BEGIN

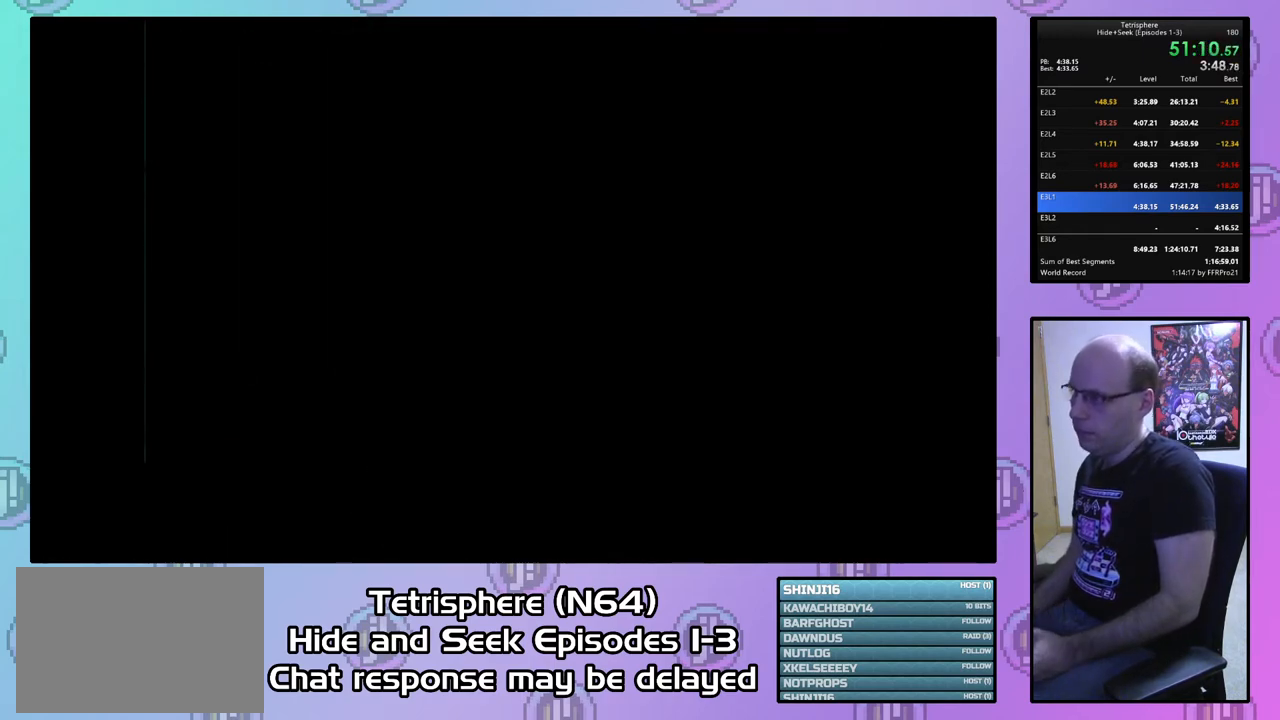
{"buttons": [], "right_stick": "center", "events": [[33, "CIRCLE", "up"], [33, "CROSS", "up"], [67, "CIRCLE", "down"], [100, "CROSS", "down"], [167, "CIRCLE", "up"], [167, "CROSS", "up"], [233, "CIRCLE", "down"], [267, "CROSS", "down"], [333, "CIRCLE", "up"], [333, "CROSS", "up"], [400, "CROSS", "down"], [500, "CROSS", "up"]]}
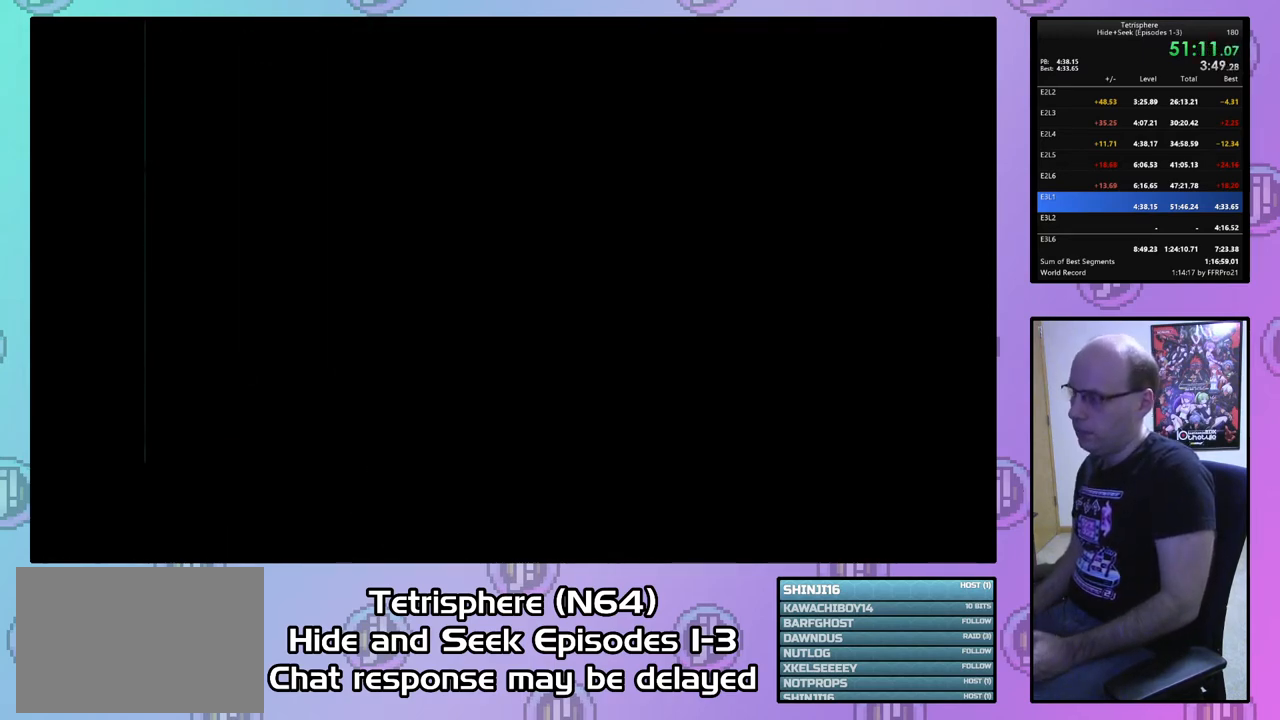
{"buttons": [], "right_stick": "center", "events": [[67, "CIRCLE", "down"], [67, "CROSS", "down"], [167, "CIRCLE", "up"], [167, "CROSS", "up"], [233, "CIRCLE", "down"], [233, "CROSS", "down"], [333, "CIRCLE", "up"], [333, "CROSS", "up"], [400, "CIRCLE", "down"], [400, "CROSS", "down"], [500, "CIRCLE", "up"], [500, "CROSS", "up"]]}
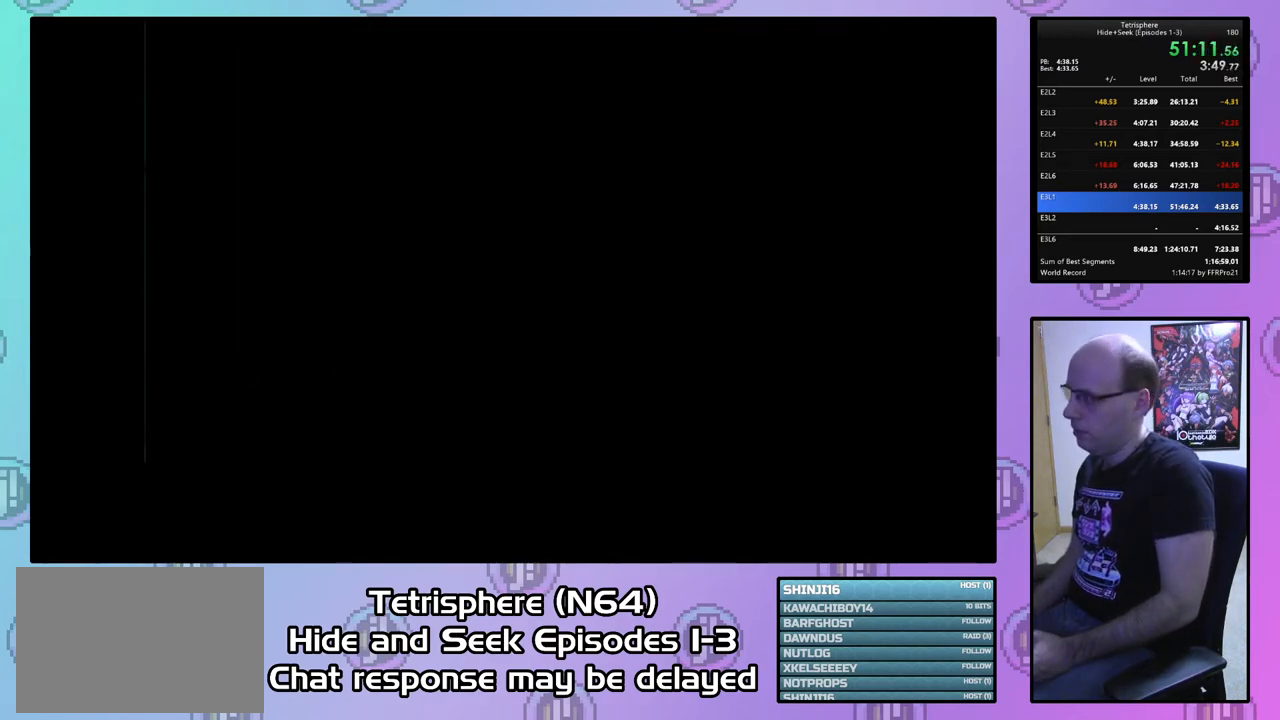
{"buttons": [], "right_stick": "center", "events": [[67, "CIRCLE", "down"], [67, "CROSS", "down"], [167, "CIRCLE", "up"], [167, "CROSS", "up"], [233, "CROSS", "down"], [267, "CIRCLE", "down"], [333, "CIRCLE", "up"], [333, "CROSS", "up"], [400, "CIRCLE", "down"], [400, "CROSS", "down"], [500, "CIRCLE", "up"], [500, "CROSS", "up"]]}
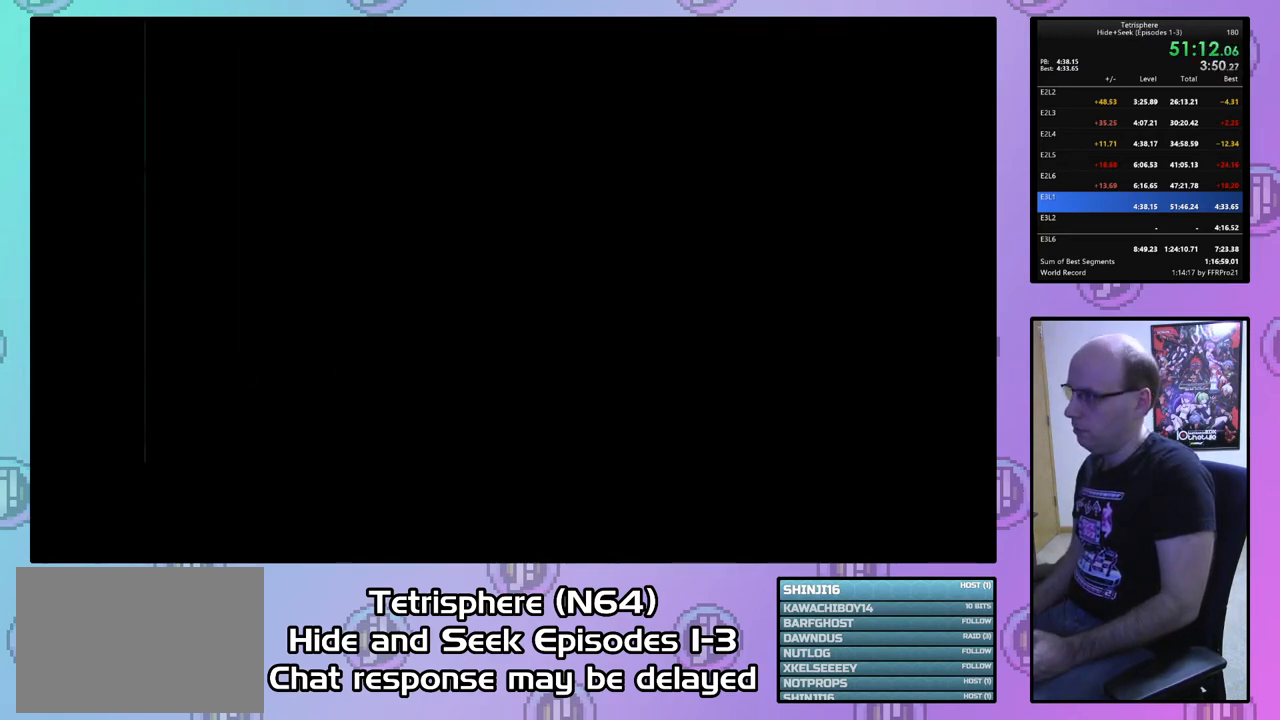
{"buttons": [], "right_stick": "center", "events": [[67, "CROSS", "down"], [100, "CIRCLE", "down"], [167, "CIRCLE", "up"], [167, "CROSS", "up"], [233, "CIRCLE", "down"], [233, "CROSS", "down"], [333, "CIRCLE", "up"], [333, "CROSS", "up"], [400, "CIRCLE", "down"], [400, "CROSS", "down"], [500, "CIRCLE", "up"], [500, "CROSS", "up"]]}
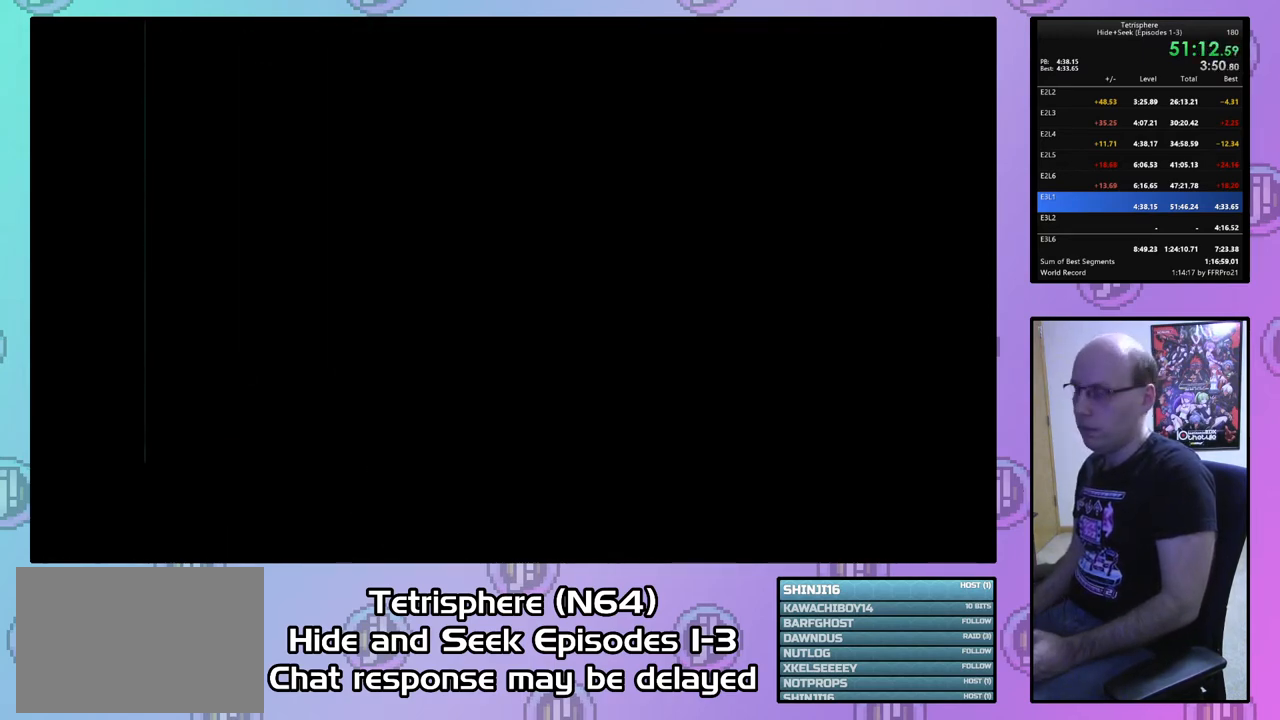
{"buttons": ["CROSS", "CIRCLE"], "right_stick": "center", "events": [[100, "CIRCLE", "down"], [100, "CROSS", "down"], [167, "CIRCLE", "up"], [167, "CROSS", "up"], [233, "CIRCLE", "down"], [233, "CROSS", "down"], [333, "CIRCLE", "up"], [333, "CROSS", "up"], [433, "CIRCLE", "down"], [433, "CROSS", "down"]]}
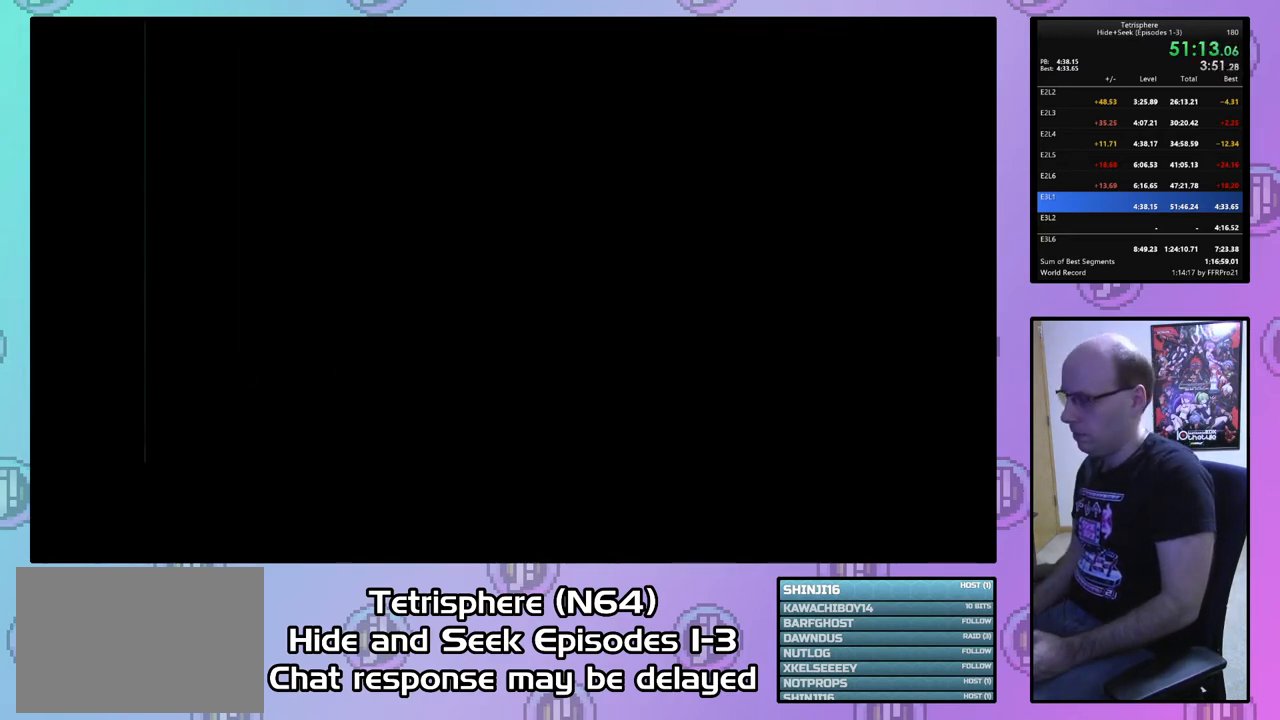
{"buttons": ["CROSS", "CIRCLE"], "right_stick": "center", "events": [[33, "CIRCLE", "up"], [33, "CROSS", "up"], [100, "CIRCLE", "down"], [100, "CROSS", "down"], [200, "CIRCLE", "up"], [200, "CROSS", "up"], [267, "CIRCLE", "down"], [267, "CROSS", "down"], [367, "CIRCLE", "up"], [367, "CROSS", "up"], [433, "CIRCLE", "down"], [433, "CROSS", "down"]]}
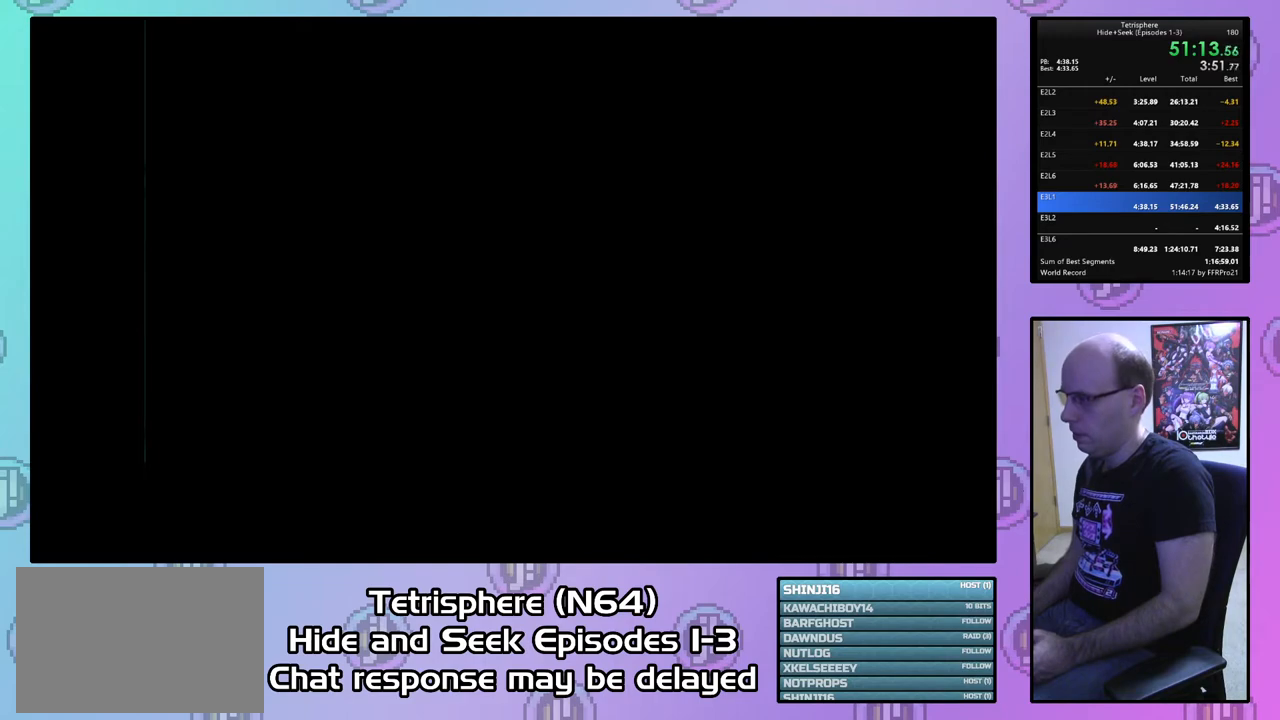
{"buttons": ["CROSS", "CIRCLE"], "right_stick": "center", "events": [[33, "CIRCLE", "up"], [33, "CROSS", "up"], [100, "CIRCLE", "down"], [100, "CROSS", "down"], [200, "CIRCLE", "up"], [200, "CROSS", "up"], [267, "CIRCLE", "down"], [267, "CROSS", "down"], [367, "CIRCLE", "up"], [367, "CROSS", "up"], [467, "CIRCLE", "down"], [467, "CROSS", "down"]]}
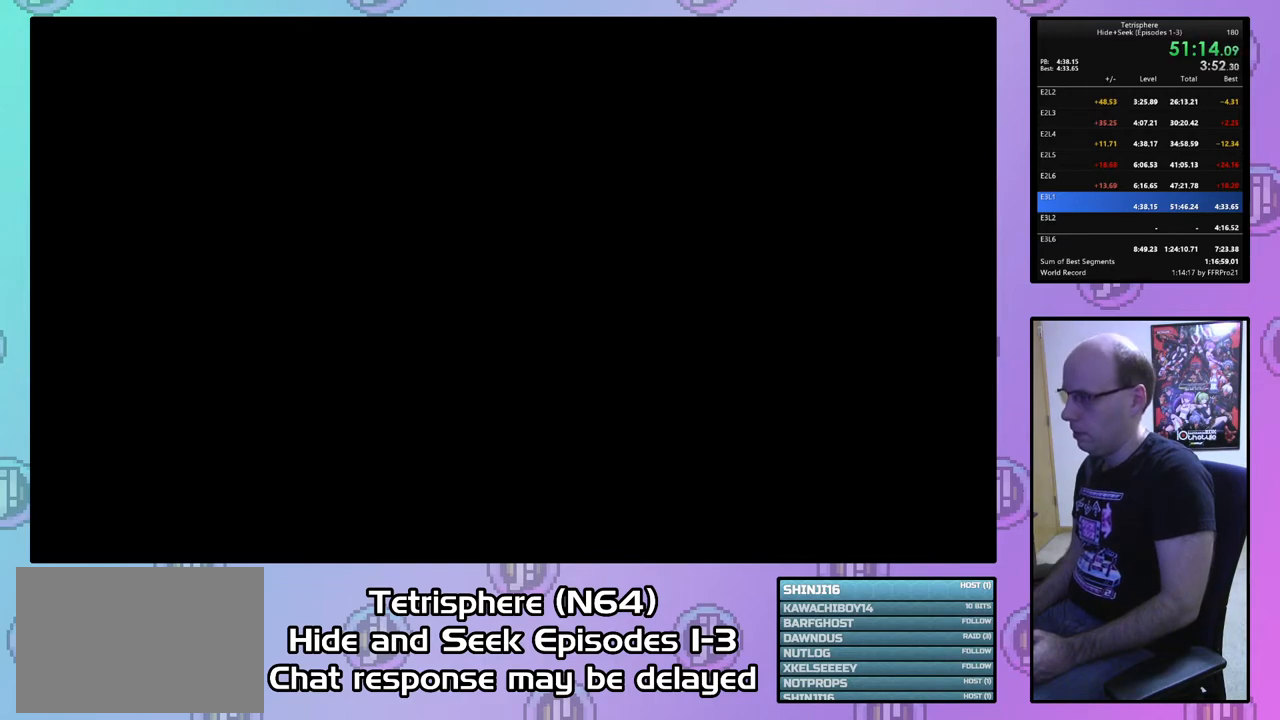
{"buttons": ["CROSS", "CIRCLE"], "right_stick": "center", "events": [[67, "CIRCLE", "up"], [67, "CROSS", "up"], [133, "CIRCLE", "down"], [133, "CROSS", "down"], [200, "CROSS", "up"], [233, "CIRCLE", "up"], [300, "CIRCLE", "down"], [300, "CROSS", "down"], [400, "CIRCLE", "up"], [400, "CROSS", "up"], [467, "CIRCLE", "down"], [467, "CROSS", "down"]]}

END

» **EXERCISE**
Would you repeat the material exactly, keeping out any pictures?

» **ANSWER SECTION**
{"buttons": [], "right_stick": "center", "events": [[33, "CIRCLE", "up"], [33, "CROSS", "up"], [67, "CIRCLE", "down"], [100, "CROSS", "down"], [167, "CIRCLE", "up"], [167, "CROSS", "up"], [233, "CIRCLE", "down"], [267, "CROSS", "down"], [333, "CIRCLE", "up"], [333, "CROSS", "up"], [400, "CROSS", "down"], [500, "CROSS", "up"]]}
{"buttons": [], "right_stick": "center", "events": [[67, "CIRCLE", "down"], [67, "CROSS", "down"], [167, "CIRCLE", "up"], [167, "CROSS", "up"], [233, "CIRCLE", "down"], [233, "CROSS", "down"], [333, "CIRCLE", "up"], [333, "CROSS", "up"], [400, "CIRCLE", "down"], [400, "CROSS", "down"], [500, "CIRCLE", "up"], [500, "CROSS", "up"]]}
{"buttons": [], "right_stick": "center", "events": [[67, "CIRCLE", "down"], [67, "CROSS", "down"], [167, "CIRCLE", "up"], [167, "CROSS", "up"], [233, "CROSS", "down"], [267, "CIRCLE", "down"], [333, "CIRCLE", "up"], [333, "CROSS", "up"], [400, "CIRCLE", "down"], [400, "CROSS", "down"], [500, "CIRCLE", "up"], [500, "CROSS", "up"]]}
{"buttons": [], "right_stick": "center", "events": [[67, "CROSS", "down"], [100, "CIRCLE", "down"], [167, "CIRCLE", "up"], [167, "CROSS", "up"], [233, "CIRCLE", "down"], [233, "CROSS", "down"], [333, "CIRCLE", "up"], [333, "CROSS", "up"], [400, "CIRCLE", "down"], [400, "CROSS", "down"], [500, "CIRCLE", "up"], [500, "CROSS", "up"]]}
{"buttons": ["CROSS", "CIRCLE"], "right_stick": "center", "events": [[100, "CIRCLE", "down"], [100, "CROSS", "down"], [167, "CIRCLE", "up"], [167, "CROSS", "up"], [233, "CIRCLE", "down"], [233, "CROSS", "down"], [333, "CIRCLE", "up"], [333, "CROSS", "up"], [433, "CIRCLE", "down"], [433, "CROSS", "down"]]}
{"buttons": ["CROSS", "CIRCLE"], "right_stick": "center", "events": [[33, "CIRCLE", "up"], [33, "CROSS", "up"], [100, "CIRCLE", "down"], [100, "CROSS", "down"], [200, "CIRCLE", "up"], [200, "CROSS", "up"], [267, "CIRCLE", "down"], [267, "CROSS", "down"], [367, "CIRCLE", "up"], [367, "CROSS", "up"], [433, "CIRCLE", "down"], [433, "CROSS", "down"]]}
{"buttons": ["CROSS", "CIRCLE"], "right_stick": "center", "events": [[33, "CIRCLE", "up"], [33, "CROSS", "up"], [100, "CIRCLE", "down"], [100, "CROSS", "down"], [200, "CIRCLE", "up"], [200, "CROSS", "up"], [267, "CIRCLE", "down"], [267, "CROSS", "down"], [367, "CIRCLE", "up"], [367, "CROSS", "up"], [467, "CIRCLE", "down"], [467, "CROSS", "down"]]}
{"buttons": ["CROSS", "CIRCLE"], "right_stick": "center", "events": [[67, "CIRCLE", "up"], [67, "CROSS", "up"], [133, "CIRCLE", "down"], [133, "CROSS", "down"], [200, "CROSS", "up"], [233, "CIRCLE", "up"], [300, "CIRCLE", "down"], [300, "CROSS", "down"], [400, "CIRCLE", "up"], [400, "CROSS", "up"], [467, "CIRCLE", "down"], [467, "CROSS", "down"]]}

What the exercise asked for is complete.